Увидев колеса автомобиля, я выпустил в них весь свой запас.
Машина не остановилась. Я выскочил из укрытия. Машина внезапно свернула с пустой дороги. Раздался скрежет. Сильный удар. Скрип металла о металл. Звон стекла.
Я помчался на эти звуки.
Из черного месива, в котором чихал мотор, выпрыгнула темная фигура и бросилась бежать по мокрому газону. Я кинулся за ней, надеясь, что оставшимся в машине уже не до погони.
Между мной и убегающим человеком оставалось меньше пятнадцати футов, когда он перемахнул через изгородь. Я не спринтер, но и тот, кого я преследовал, не был им. Ноги скользили по мокрой траве.
Пока я перепрыгивал через изгородь, он споткнулся. Когда мы оба поднялись, между нами осталось не более десяти футов.
Я попытался выстрелить в него, забыв, что обойма у меня пуста. Шесть патронов, завернутые в бумагу, лежали у меня в кармане, но времени заряжать пистолет не было.
Меня так и подмывало швырнуть пустой пистолет ему в голову. Но это было чересчур рискованно.
Впереди показалось здание. Мой преследуемый бросился вправо, намереваясь скрыться за углом.
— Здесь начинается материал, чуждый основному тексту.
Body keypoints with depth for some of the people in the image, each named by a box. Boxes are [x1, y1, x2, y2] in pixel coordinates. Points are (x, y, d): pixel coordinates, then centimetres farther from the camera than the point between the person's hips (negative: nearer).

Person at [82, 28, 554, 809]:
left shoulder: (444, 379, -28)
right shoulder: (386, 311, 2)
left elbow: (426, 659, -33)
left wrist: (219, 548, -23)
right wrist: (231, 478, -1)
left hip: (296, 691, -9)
Слева раздался выстрел из дробовика. Бегущий человек исчез за углом дома.
— О Боже! — раздался недовольный бас генерала Плеш-кова. — Из этого ружья нужно стрелять только на расстоянии вытянутой руки.
— Бегите вокруг дома! — крикнул я, ныряя за угол вслед за моей добычей.
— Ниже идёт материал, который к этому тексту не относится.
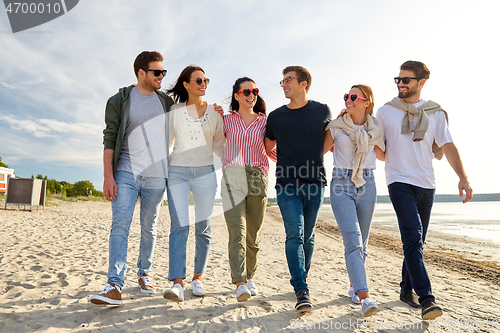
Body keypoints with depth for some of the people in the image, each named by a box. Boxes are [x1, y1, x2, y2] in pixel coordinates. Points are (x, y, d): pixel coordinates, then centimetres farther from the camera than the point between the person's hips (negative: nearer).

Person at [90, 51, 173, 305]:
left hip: (156, 174, 2)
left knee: (149, 227, 8)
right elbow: (109, 139, -1)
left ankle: (144, 273, 25)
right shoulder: (119, 101, 4)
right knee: (120, 225, -10)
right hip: (126, 172, -2)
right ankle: (115, 286, -10)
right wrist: (108, 175, -10)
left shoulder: (167, 102, 13)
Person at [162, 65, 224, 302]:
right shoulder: (174, 111, 7)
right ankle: (177, 283, -10)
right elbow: (166, 142, 12)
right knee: (179, 226, -10)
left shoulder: (214, 112, 10)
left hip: (205, 173, 1)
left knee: (203, 228, 3)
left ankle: (197, 278, 17)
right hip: (177, 172, -1)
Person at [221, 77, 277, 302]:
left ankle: (249, 277, 26)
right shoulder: (227, 119, 10)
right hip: (232, 177, -1)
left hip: (258, 179, 2)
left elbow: (272, 151, 16)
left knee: (254, 233, 8)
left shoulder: (264, 121, 12)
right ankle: (239, 283, -12)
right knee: (237, 231, -13)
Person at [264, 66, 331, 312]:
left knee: (308, 237, 10)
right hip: (287, 184, 0)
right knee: (294, 235, -11)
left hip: (315, 182, 1)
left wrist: (313, 157, 11)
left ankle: (302, 280, 28)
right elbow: (267, 148, 21)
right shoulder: (276, 116, 9)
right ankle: (302, 291, -8)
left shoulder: (322, 111, 7)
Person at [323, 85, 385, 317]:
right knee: (353, 240, -15)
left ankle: (353, 286, 30)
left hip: (366, 185, 3)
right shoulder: (336, 126, 0)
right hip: (341, 185, -3)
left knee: (361, 242, 11)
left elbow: (383, 156, 16)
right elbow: (322, 150, 10)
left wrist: (367, 142, 8)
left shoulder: (375, 128, 7)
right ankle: (364, 297, -17)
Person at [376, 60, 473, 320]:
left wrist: (463, 177, -9)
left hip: (426, 184, 3)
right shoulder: (385, 112, 5)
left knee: (417, 241, 10)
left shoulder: (435, 113, 9)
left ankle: (407, 290, 25)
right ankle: (426, 299, -14)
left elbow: (447, 147, 3)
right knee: (412, 238, -16)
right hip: (399, 182, -3)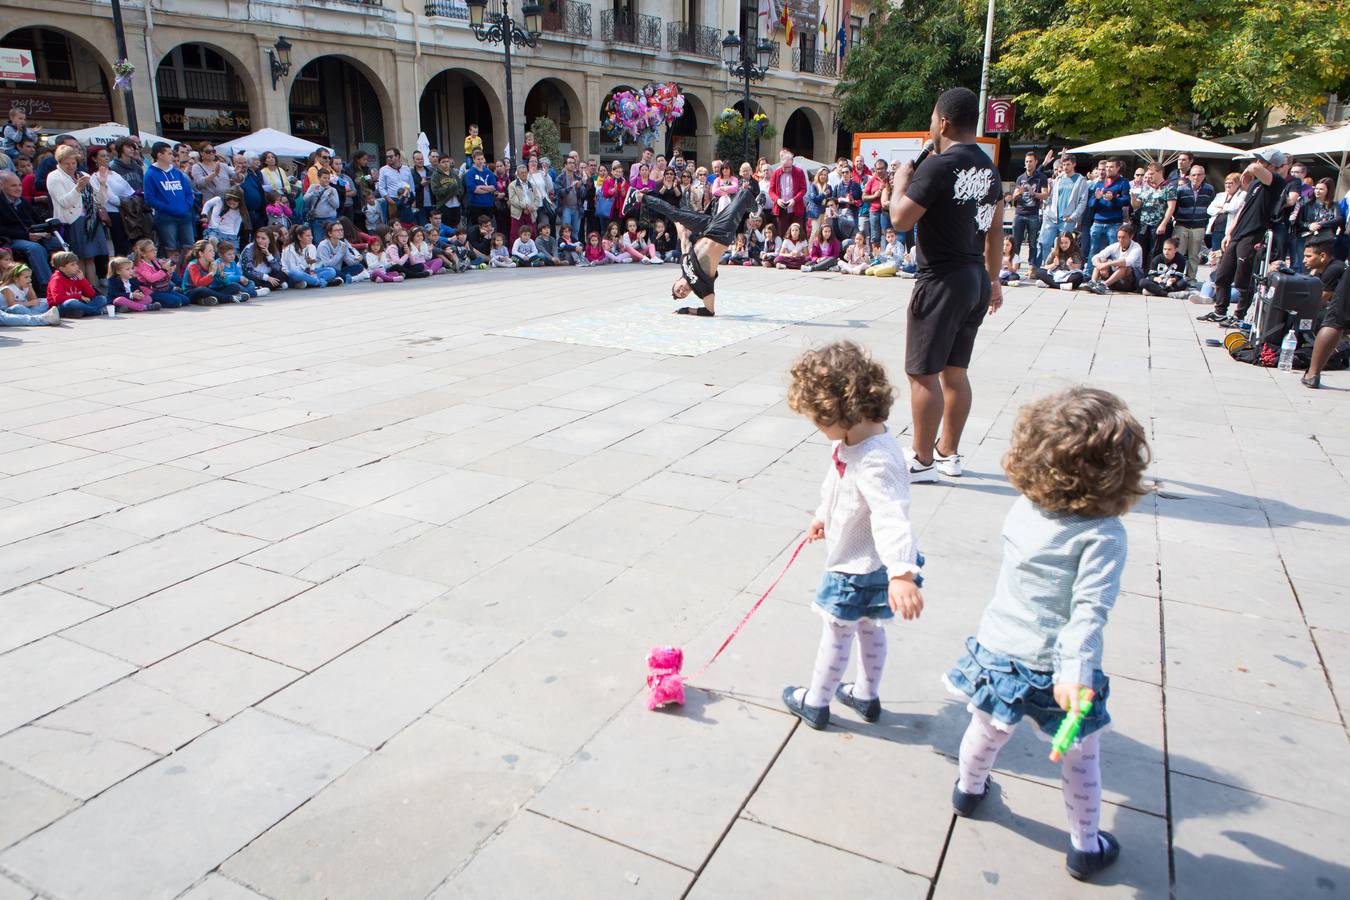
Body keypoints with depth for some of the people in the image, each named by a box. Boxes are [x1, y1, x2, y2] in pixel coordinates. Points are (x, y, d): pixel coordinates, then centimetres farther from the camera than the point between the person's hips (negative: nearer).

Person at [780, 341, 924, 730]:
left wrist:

Шаги беглеца звучали впереди. Но я не видел его. С другой стороны дома, тяжело дыша, выскочил генерал.
— Поймали?
— Нет.
Перед нами возвышалась облицованная камнем насыпь, по верху которой шла тропинка. С другой стороны была высокая, плотная изгородь.
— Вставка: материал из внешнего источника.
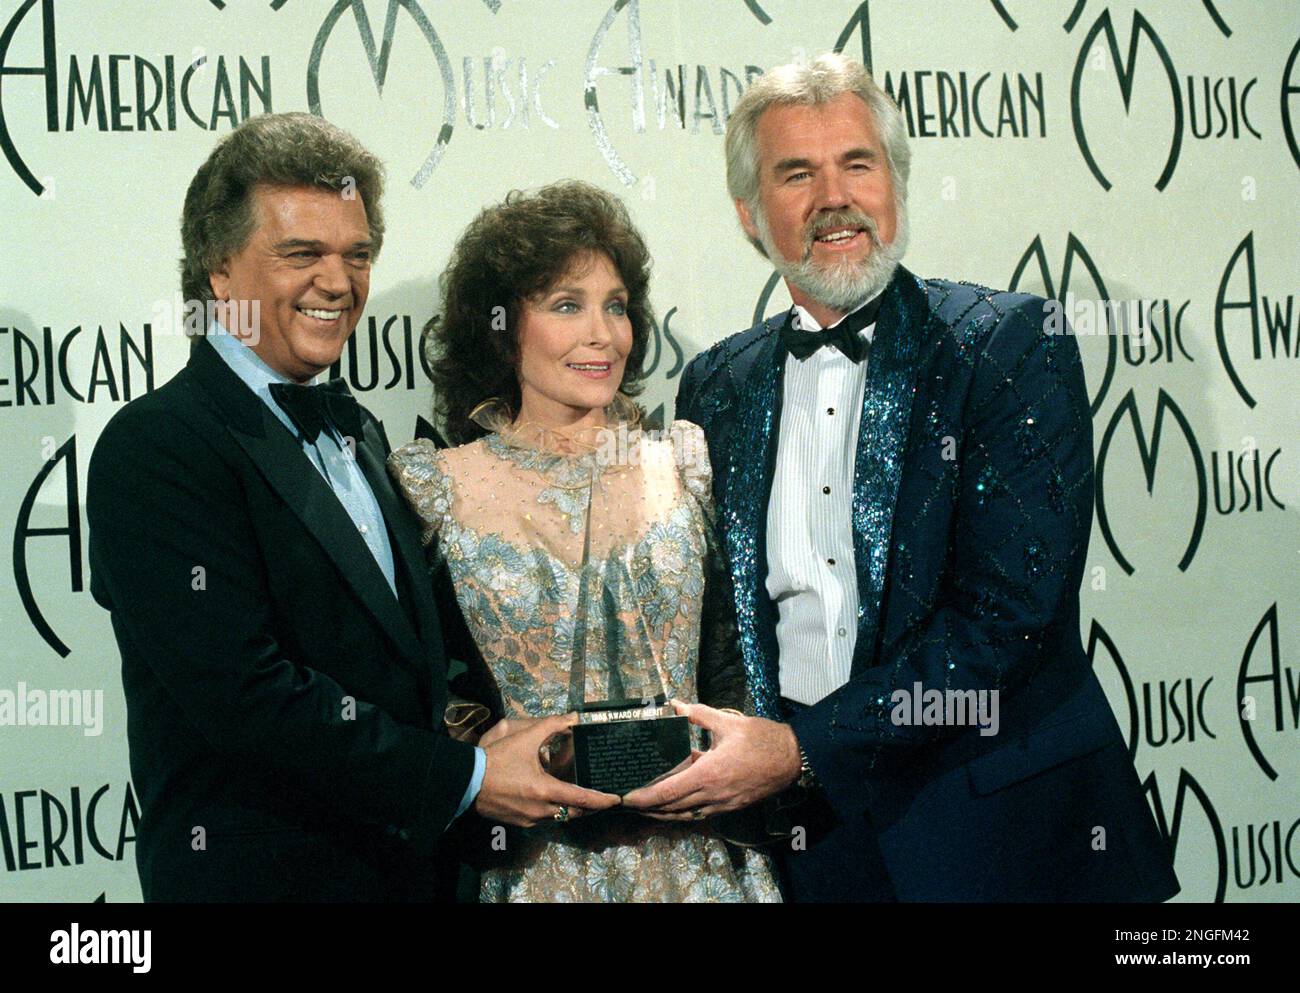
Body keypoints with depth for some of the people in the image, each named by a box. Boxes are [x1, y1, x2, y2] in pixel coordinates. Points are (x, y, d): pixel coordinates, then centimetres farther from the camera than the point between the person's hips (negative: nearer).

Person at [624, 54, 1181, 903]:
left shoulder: (1011, 348, -7)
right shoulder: (716, 387, 7)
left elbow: (1009, 613, -16)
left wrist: (804, 747, -21)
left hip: (993, 831, -3)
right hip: (800, 835, 3)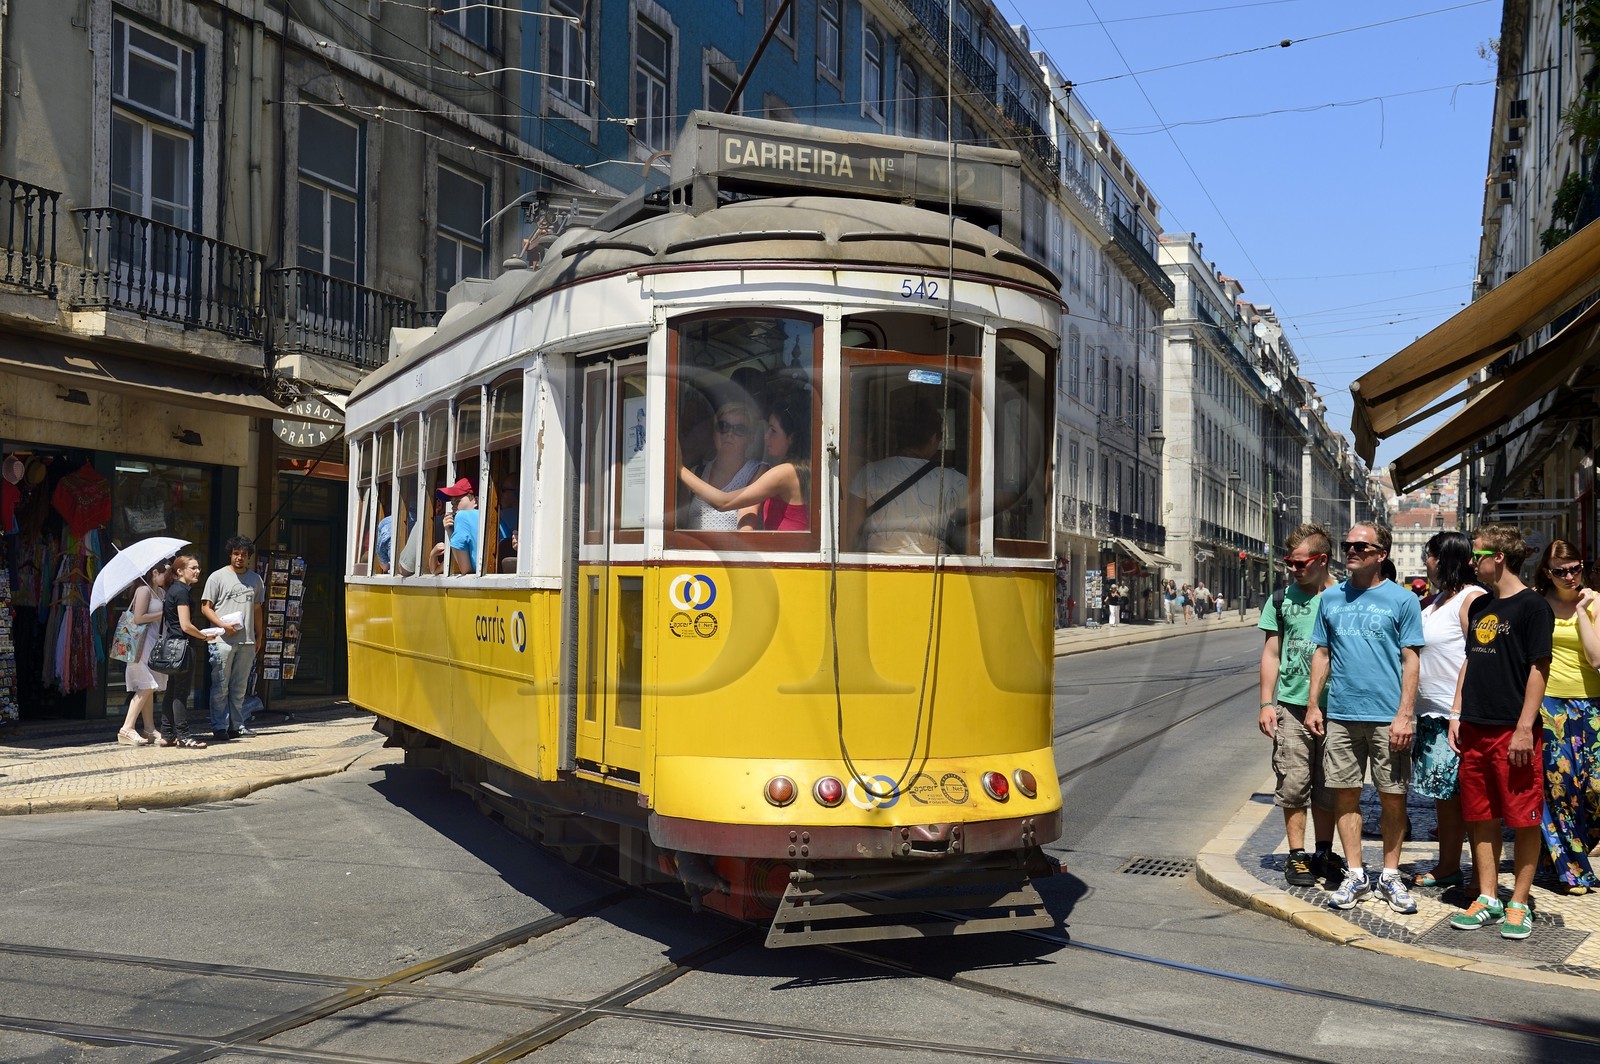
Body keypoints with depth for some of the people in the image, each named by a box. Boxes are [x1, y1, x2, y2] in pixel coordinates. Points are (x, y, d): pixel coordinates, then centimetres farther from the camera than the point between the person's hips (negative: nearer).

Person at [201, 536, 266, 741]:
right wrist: (223, 625, -14)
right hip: (223, 640, -4)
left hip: (247, 641, 4)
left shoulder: (255, 579, 14)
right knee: (221, 686, -2)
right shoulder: (218, 577, 1)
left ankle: (236, 725, 15)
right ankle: (219, 726, 3)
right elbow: (205, 607, -1)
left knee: (240, 688, 8)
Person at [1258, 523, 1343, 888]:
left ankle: (1324, 853, 21)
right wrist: (1267, 703, 2)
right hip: (1292, 706, 1)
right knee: (1294, 783, 1)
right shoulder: (1282, 599, 6)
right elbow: (1271, 653, 8)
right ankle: (1296, 855, 10)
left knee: (1327, 786, 9)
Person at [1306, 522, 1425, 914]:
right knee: (1345, 793, 6)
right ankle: (1355, 875, 16)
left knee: (1393, 797, 3)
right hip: (1341, 715, 3)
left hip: (1387, 717, -3)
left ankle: (1390, 876, 17)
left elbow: (1410, 660, -3)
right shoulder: (1331, 598, 10)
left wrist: (1404, 715, -11)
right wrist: (1313, 704, 7)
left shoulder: (1402, 600, -1)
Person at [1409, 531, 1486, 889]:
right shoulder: (1437, 598, 16)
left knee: (1464, 797, -4)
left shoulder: (1472, 598, -12)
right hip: (1432, 714, 9)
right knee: (1443, 795, 13)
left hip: (1460, 716, -9)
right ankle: (1447, 867, 22)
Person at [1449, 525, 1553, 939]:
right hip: (1476, 730, 7)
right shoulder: (1480, 606, 14)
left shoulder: (1532, 606, -8)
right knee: (1480, 817, 10)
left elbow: (1539, 669, -11)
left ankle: (1518, 905, 10)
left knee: (1523, 819, 1)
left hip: (1514, 731, -7)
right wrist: (1457, 713, 11)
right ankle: (1487, 900, 18)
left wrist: (1525, 729, -16)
— Но, мой друг, — запротестовал генерал. — Как он мог?. На тропинке вверху появился светлый треугольник, который мог быть рубашкой, выглядывающей из выреза жилетки.
— Стойте здесь и продолжайте говорить, — прошептал я генералу.
Тот продолжал:
— Должно быть, он ушел другой дорогой, — генерал выполнял мои инструкции, болтая вздор, как будто я стоял рядом, — потому что, если бы он пошел в мою сторону, я бы увидел его, а если бы он влез на изгородь или на насыпь, то один из нас наверняка бы его заметил…
Он говорил и говорил, пока я подбирался к валу, по которому проходила дорожка, и искал, за что зацепиться на грубой каменной поверхности.
Человек на тропинке, спрятавшись за куст, смотрел на говорящего генерала. Он увидел меня только тогда, когда я ступил на тропинку.
Он прыгнул, подняв вверх руку. Я тоже прыгнул, вытянув обе руки. Камень, на который я наступил, свалил меня с ног, но спас мою голову от пули.
Падая, я вытянул левую руку и схватил незнакомца за ноги. Он свалился на меня сверху. Я ударил его, поймал руку, в которой был зажат пистолет, и только собрался вцепиться в нее зубами, как подбежавший генерал, пыхтя, оттолкнул от меня человека дулом ружья.
Когда подошла очередь вставать, оказалось, что это не так просто. Вывихнутая лодыжка не желала удерживать свою долю моих ста восьмидесяти с чем-то фунтов. Перенеся вес на другую ногу, я направил луч фонаря на пленника.
— Привет, Флиппо! — воскликнул я.
— Привет, — сказал тот, не выказывая особой радости от того, что его узнали.
Он был пухлым итальянцем лет двадцати трех—двадцати четырех от роду. Четыре года назад за участие в ограблении я помог отправить его в Сан-Квентин. Несколько месяцев назад его условно освободили.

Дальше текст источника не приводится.